▶ [What the exercise asks]: Your task is to retype, exactly and only, the lines from the one containing "Was ist Units Network (UNIT0)" to the final line of the entries, leaving out all pictures.

▶ [Stored entries]:
◇ ◇ ◇ ◇ ◇
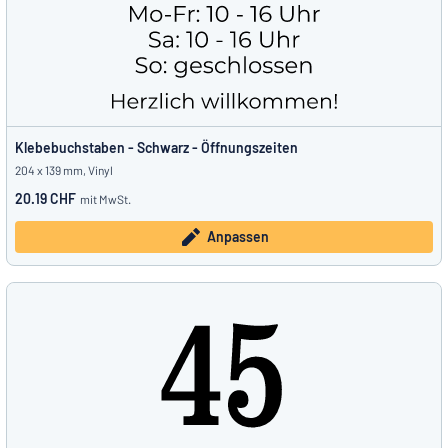
Klebebuchstaben - Schwarz - Öffnungszeiten
204 x 139 mm, Vinyl
20.19 CHF
mit MwSt.
Anpassen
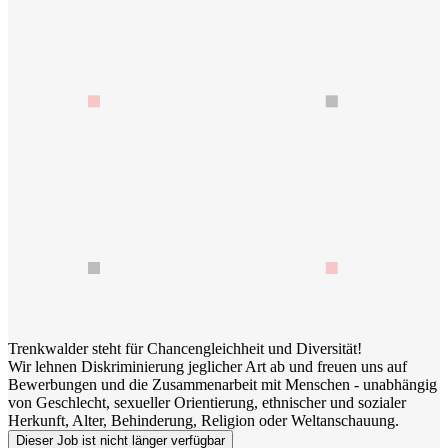
Trenkwalder steht für Chancengleichheit und Diversität!
Wir lehnen Diskriminierung jeglicher Art ab und freuen uns auf
Bewerbungen und die Zusammenarbeit mit Menschen - unabhängig
von Geschlecht, sexueller Orientierung, ethnischer und sozialer
Herkunft, Alter, Behinderung, Religion oder Weltanschauung.
Dieser Job ist nicht länger verfügbar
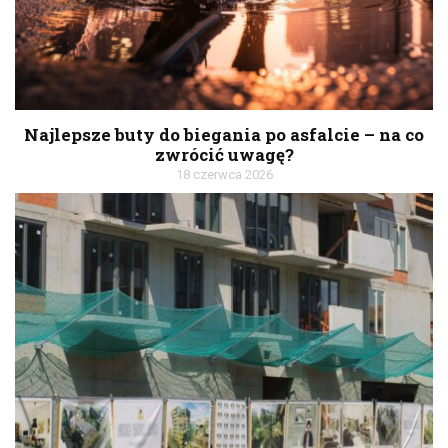
Najlepsze buty do biegania po asfalcie – na co
zwrócić uwagę?
18 czerwca 2026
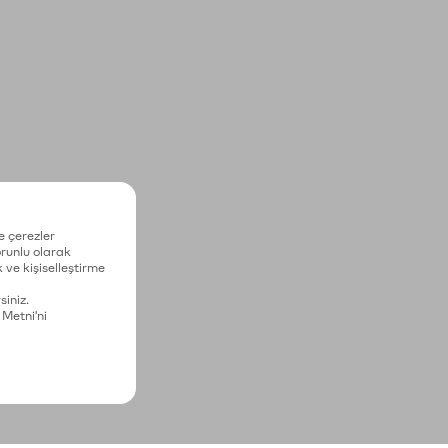
e çerezler
zorunlu olarak
 ve kişiselleştirme
siniz.
 Metni'ni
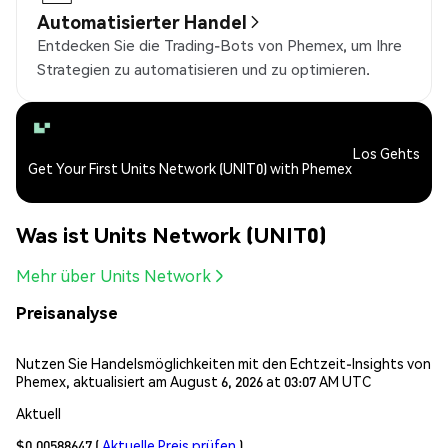
Automatisierter Handel
Entdecken Sie die Trading-Bots von Phemex, um Ihre
Strategien zu automatisieren und zu optimieren.
Los Gehts
Get Your First Units Network (UNIT0) with Phemex
Was ist Units Network (UNIT0)
Mehr über Units Network
Preisanalyse
Nutzen Sie Handelsmöglichkeiten mit den Echtzeit-Insights von
Phemex, aktualisiert am August 6, 2026 at 03:07 AM UTC
Aktuell
$0.00588647
(
Aktuelle Preis prüfen
)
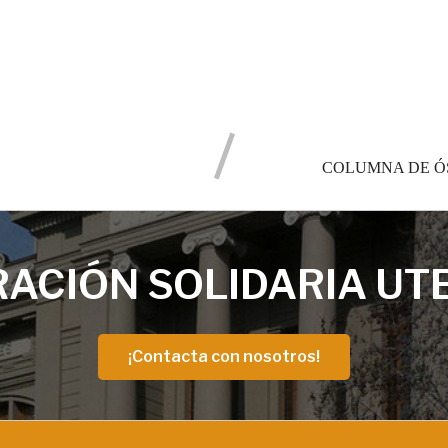
S
COLUMNA DE Ó
ACIÓN SOLIDARIA UT
¡Contacta con nosotros!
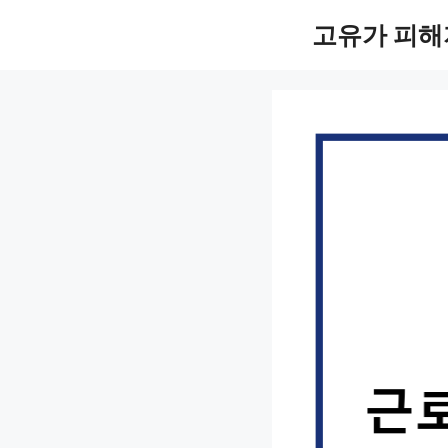
컨
고유가 피해
텐
츠
로
건
너
뛰
기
◇ ◇ ◇ ◇ ◇
▶ [Solution to this exercise]:
Was ist Units Network (UNIT0)
Mehr über Units Network
Preisanalyse
Nutzen Sie Handelsmöglichkeiten mit den Echtzeit-Insights von
Phemex, aktualisiert am August 6, 2026 at 03:07 AM UTC
Aktuell
$0.00588647
(
Aktuelle Preis prüfen
)
S
COLUMNA DE Ó
ACIÓN SOLIDARIA UT
¡Contacta con nosotros!
컨
고유가 피해
텐
츠
로
건
너
뛰
기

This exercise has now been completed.